Tekamülden maksat, varlıkların şuurlanması ve bilgilenmesidir. Her maddi ortam tekamül yeridir ve burada varlıklar, yaşayarak şuur ve bilgilerini genişletirler. Ruhun madde evrenine girişi ve oradan çıkışı, madde bilgisini alıp uyguladıktan sonra gerçekleşir. Varlığın ulaşacağı her tekamül merhalesi izafidir; kesinlikle son kemal noktası yoktur. Madde evreninin bilgisine ve şuuruna sahip olmak, bize göre en yüce tekamül noktası sayılsada, Mutlak varlığa göre bir hiçtir. Bu bakımdan varlıklar, ancak kendi tekamül realitelerinin kemaline ulaşabilirler. Bu ise bir alt realiteye nispetle oluşan mükemmelliktir ve madde evrenine özgü bir zaman kavramı olan ezelden başlayıp ebedde son bulan eylemler sonunda oluşan bir durumdur.

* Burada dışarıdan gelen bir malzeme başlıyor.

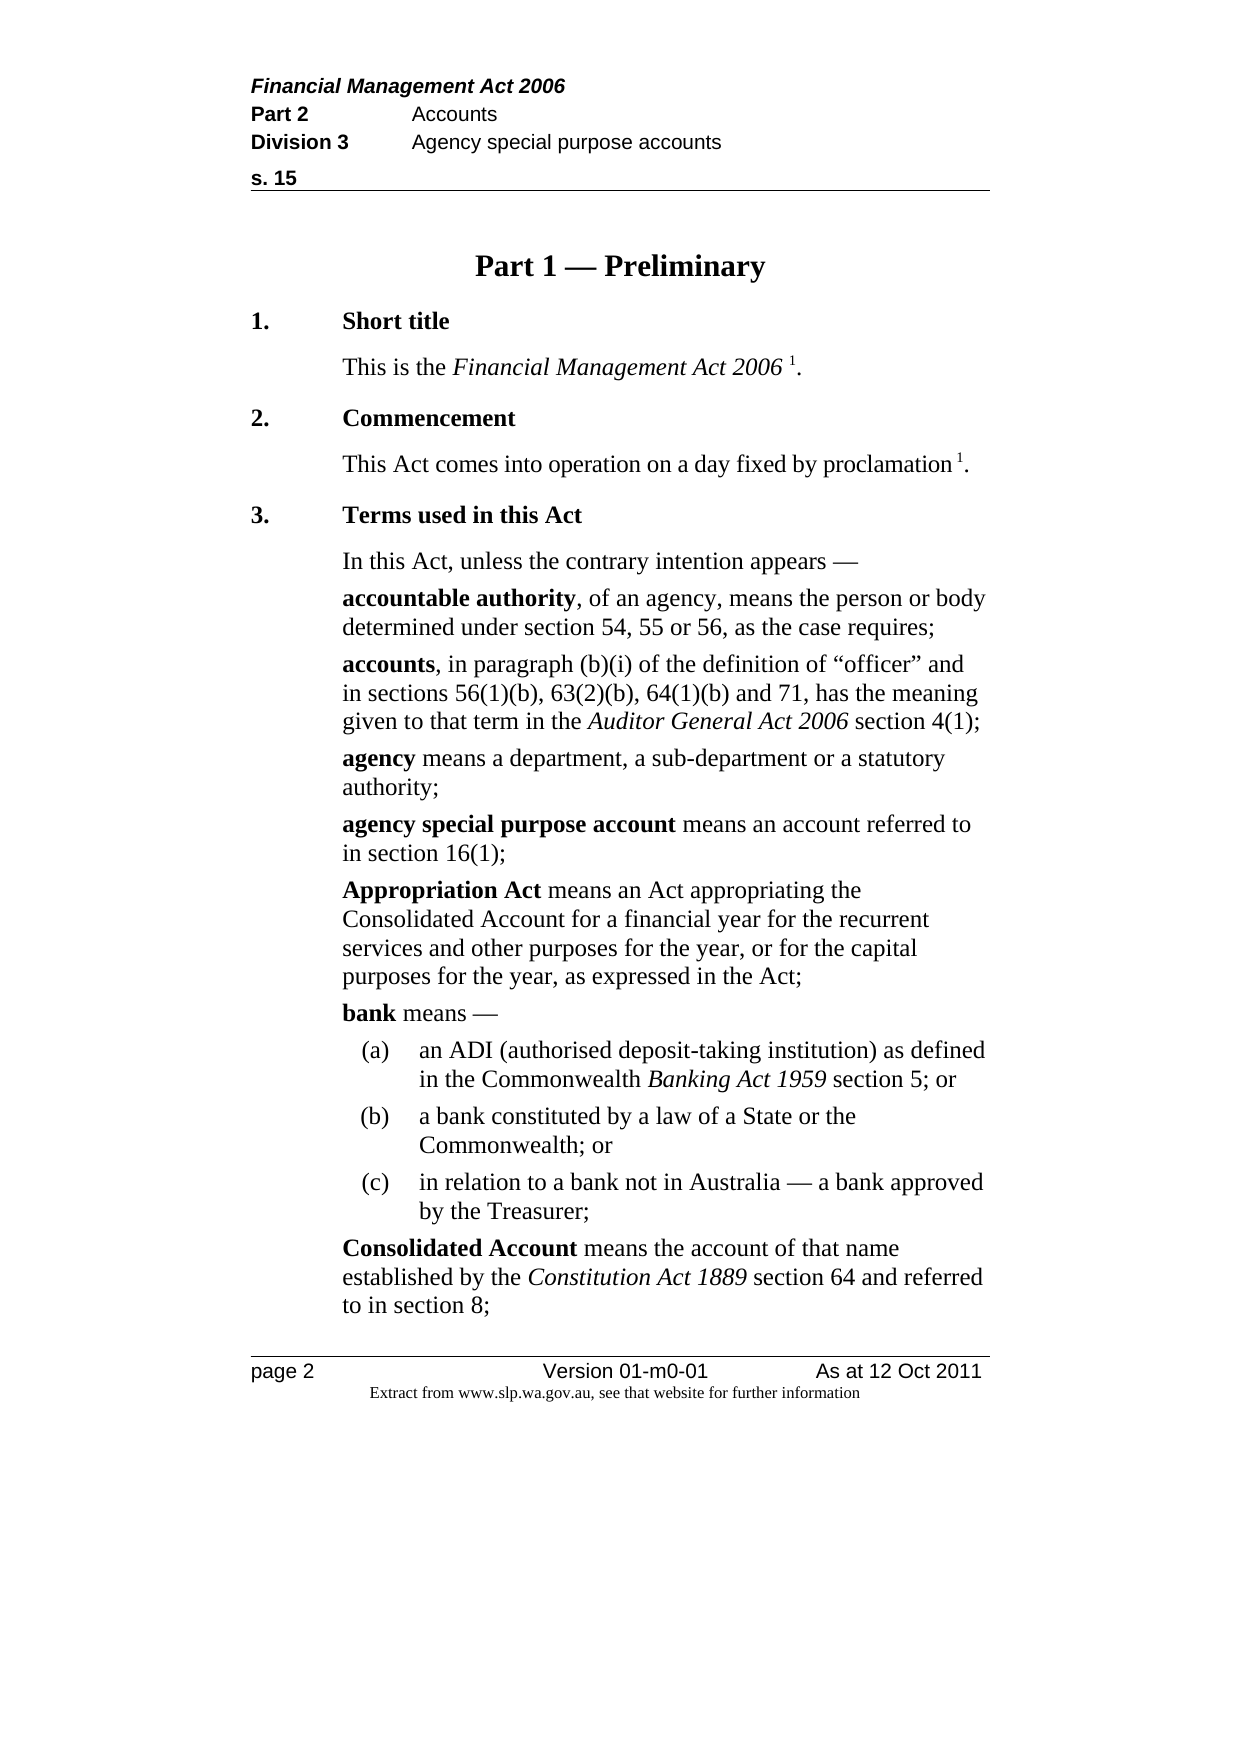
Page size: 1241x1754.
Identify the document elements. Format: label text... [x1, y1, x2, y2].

text bank means — [251, 998, 990, 1027]
subtitle Part 1 — Preliminary [251, 247, 990, 283]
subtitle 2. Commencement [251, 403, 990, 432]
text accountable authority, of an agency, means the person or body determined under section 54, 55 or 56, as the case requires; [251, 583, 990, 641]
text agency special purpose account means an account referred to in section 16(1); [251, 809, 990, 867]
text Appropriation Act means an Act appropriating the Consolidated Account for a financial year for the recurrent services and other purposes for the year, or for the capital purposes for the year, as expressed in the Act; [251, 875, 990, 990]
text accounts, in paragraph (b)(i) of the definition of “officer” and in sections 56(1)(b), 63(2)(b), 64(1)(b) and 71, has the meaning given to that term in the Auditor General Act 2006 section 4(1); [251, 649, 990, 735]
text In this Act, unless the contrary intention appears — [251, 546, 990, 575]
text (a) an ADI (authorised deposit-taking institution) as defined in the Commonwealth Banking Act 1959 section 5; or [251, 1036, 990, 1093]
text Consolidated Account means the account of that name established by the Constitution Act 1889 section 64 and referred to in section 8; [251, 1233, 990, 1319]
text (b) a bank constituted by a law of a State or the Commonwealth; or [251, 1101, 990, 1159]
text This is the Financial Management Act 2006 1. [251, 352, 990, 381]
subtitle 1. Short title [251, 306, 990, 335]
text This Act comes into operation on a day fixed by proclamation 1. [251, 449, 990, 478]
text agency means a department, a sub-department or a statutory authority; [251, 743, 990, 801]
subtitle 3. Terms used in this Act [251, 501, 990, 529]
text (c) in relation to a bank not in — a bank approved by the Treasurer; [251, 1167, 990, 1225]
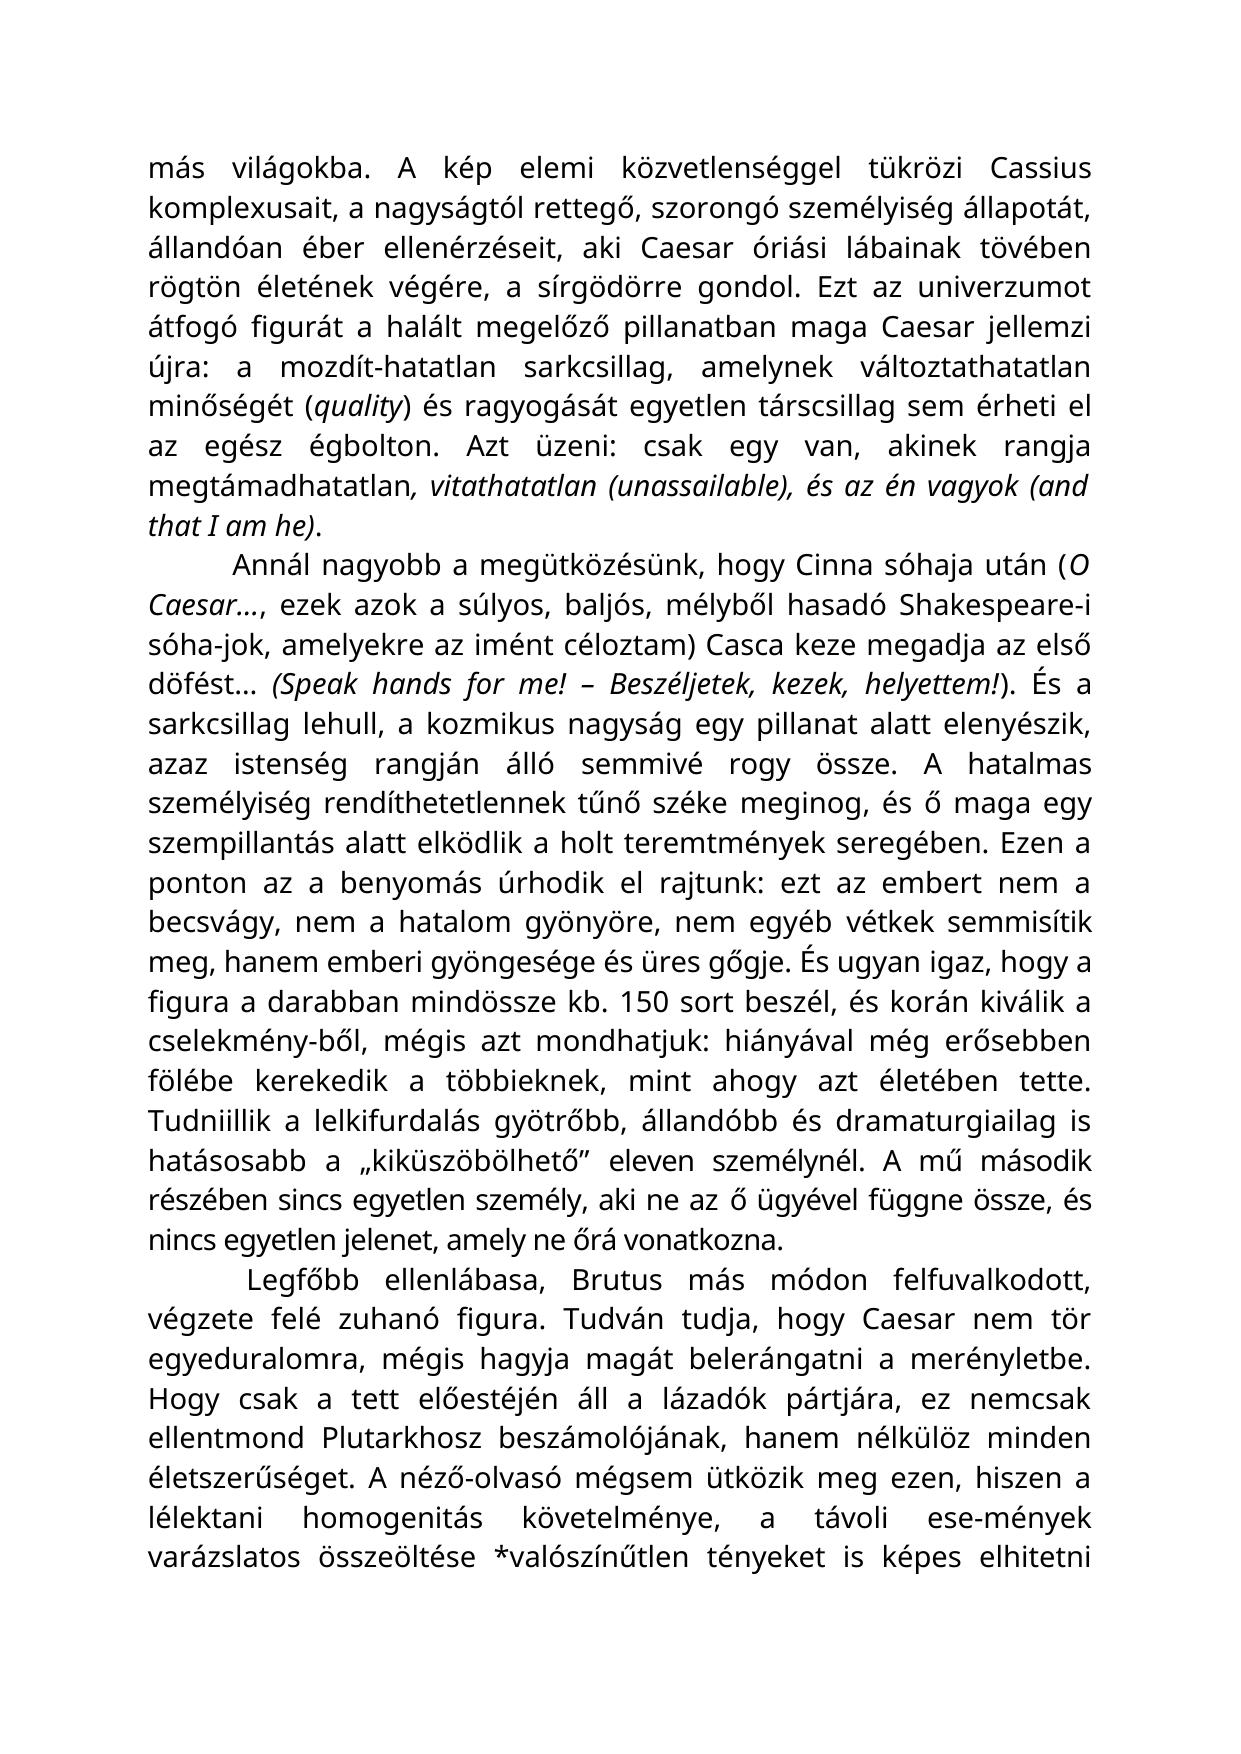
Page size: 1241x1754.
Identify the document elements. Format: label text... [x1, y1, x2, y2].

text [148, 148, 1093, 544]
text Annál nagyobb a megütközésünk, hogy Cinna sóhaja után (O Caesar…, ezek azok a súlyos, baljós, mélyből hasadó Shakespeare-i sóha-jok, amelyekre az imént céloztam) Casca keze megadja az első döfést… (Speak hands for me! – Beszéljetek, kezek, helyettem!). És a sarkcsillag lehull, a kozmikus nagyság egy pillanat alatt elenyészik, azaz istenség rangján álló semmivé rogy össze. A hatalmas személyiség rendíthetetlennek tűnő széke meginog, és ő maga egy szempillantás alatt elködlik a holt teremtmények seregében. Ezen a ponton az a benyomás úrhodik el rajtunk: ezt az embert nem a becsvágy, nem a hatalom gyönyöre, nem egyéb vétkek semmisítik meg, hanem emberi gyöngesége és üres gőgje. És ugyan igaz, hogy a figura a darabban mindössze kb. 150 sort beszél, és korán kiválik a cselekmény-ből, mégis azt mondhatjuk: hiányával még erősebben fölébe kerekedik a többieknek, mint ahogy azt életében tette. Tudniillik a lelkifurdalás gyötrőbb, állandóbb és dramaturgiailag is hatásosabb a „kiküszöbölhető” eleven személynél. A mű második részében sincs egyetlen személy, aki ne az ő ügyével függne össze, és nincs egyetlen jelenet, amely ne őrá vonatkozna. [148, 544, 1093, 1259]
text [148, 1259, 1093, 1576]
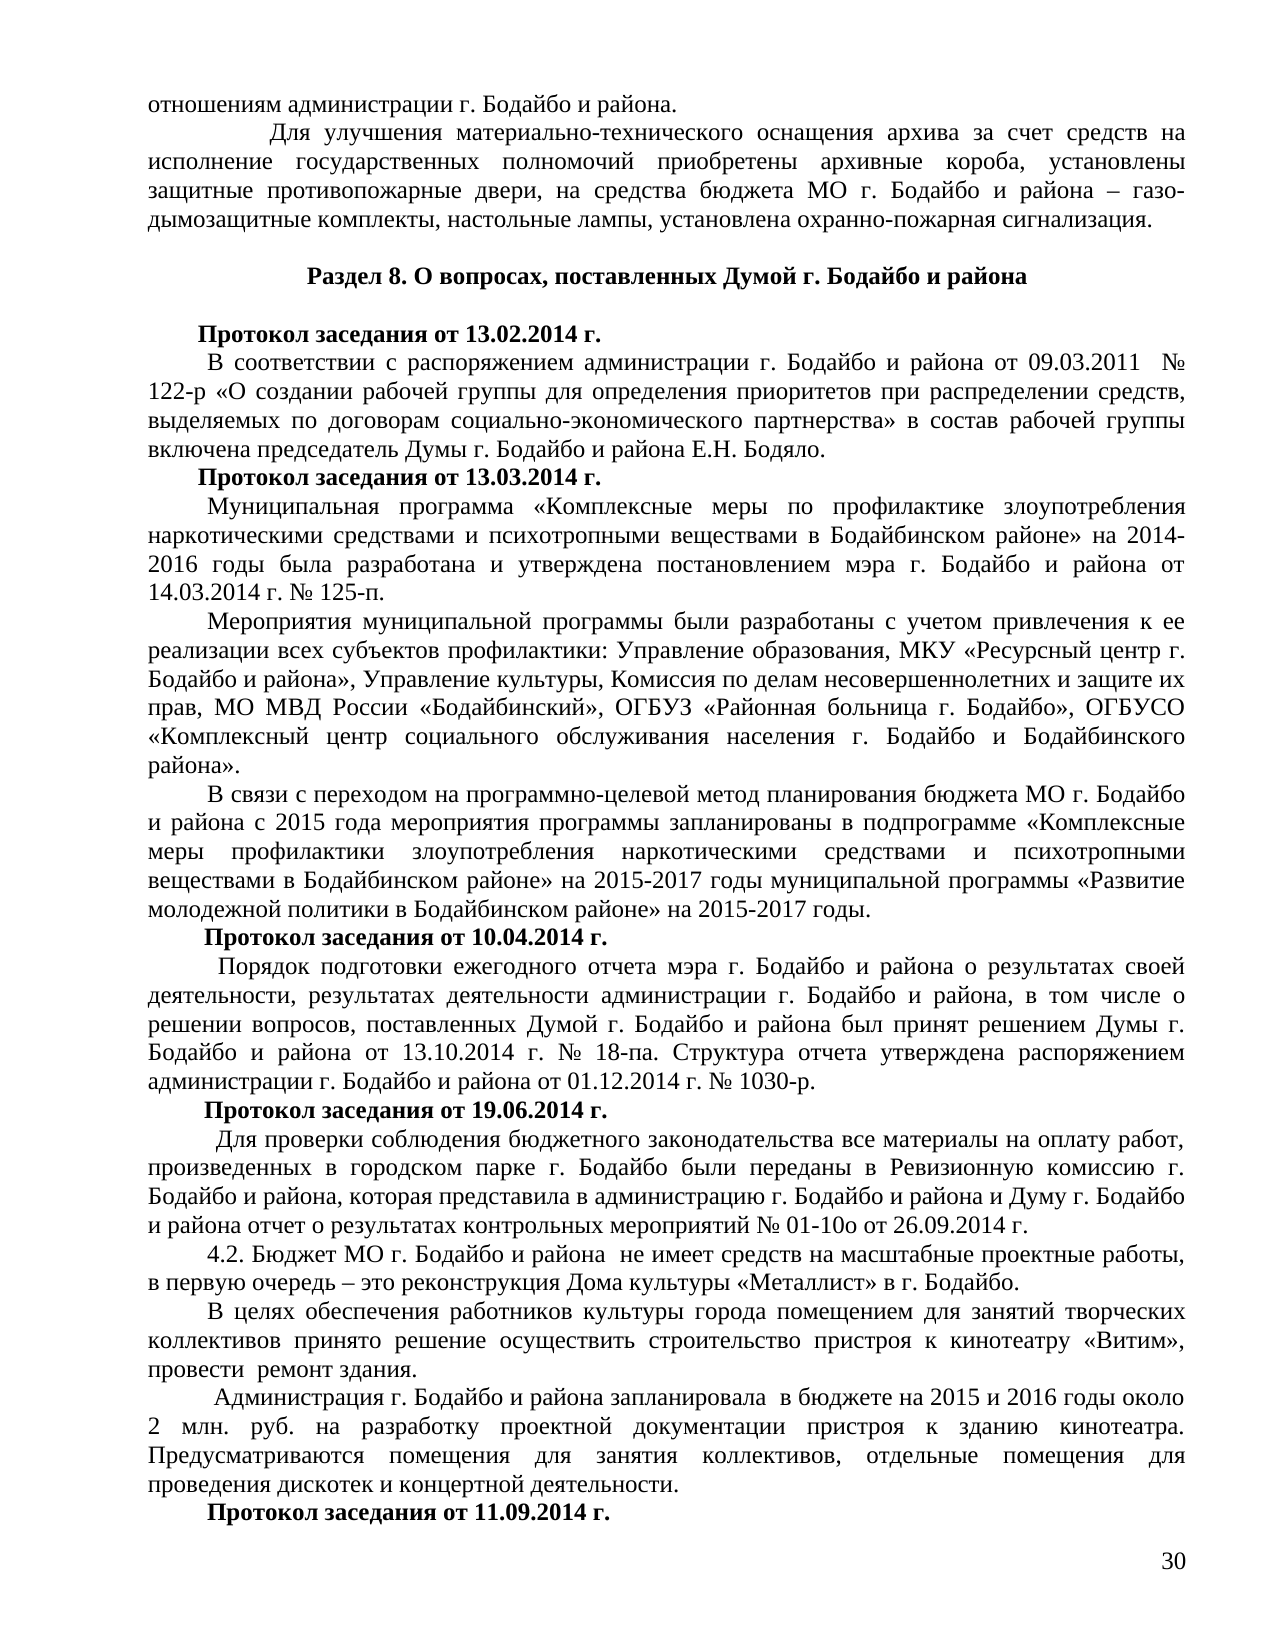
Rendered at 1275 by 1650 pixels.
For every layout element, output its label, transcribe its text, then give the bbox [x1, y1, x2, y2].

Demek ki, ''Neden tekamül ediyoruz, neden yeryüzüne geliyoruz ve ölümle bedenlerimizi bırakıp gidiyoruz?'' sorularına vereceğimiz cevap şudur; Ruh, madde evrenine girip çıkarak, madde evreninin bilgisini alıp uygulamaktadır. İrtibata geçebildiğimiz maddi safhanın bilgisini almak için gelip gidiyoruz ve buna bilgiyi arttırmak, bilgiyi çoğaltmak bakımından '' Tekamül'' diyoruz.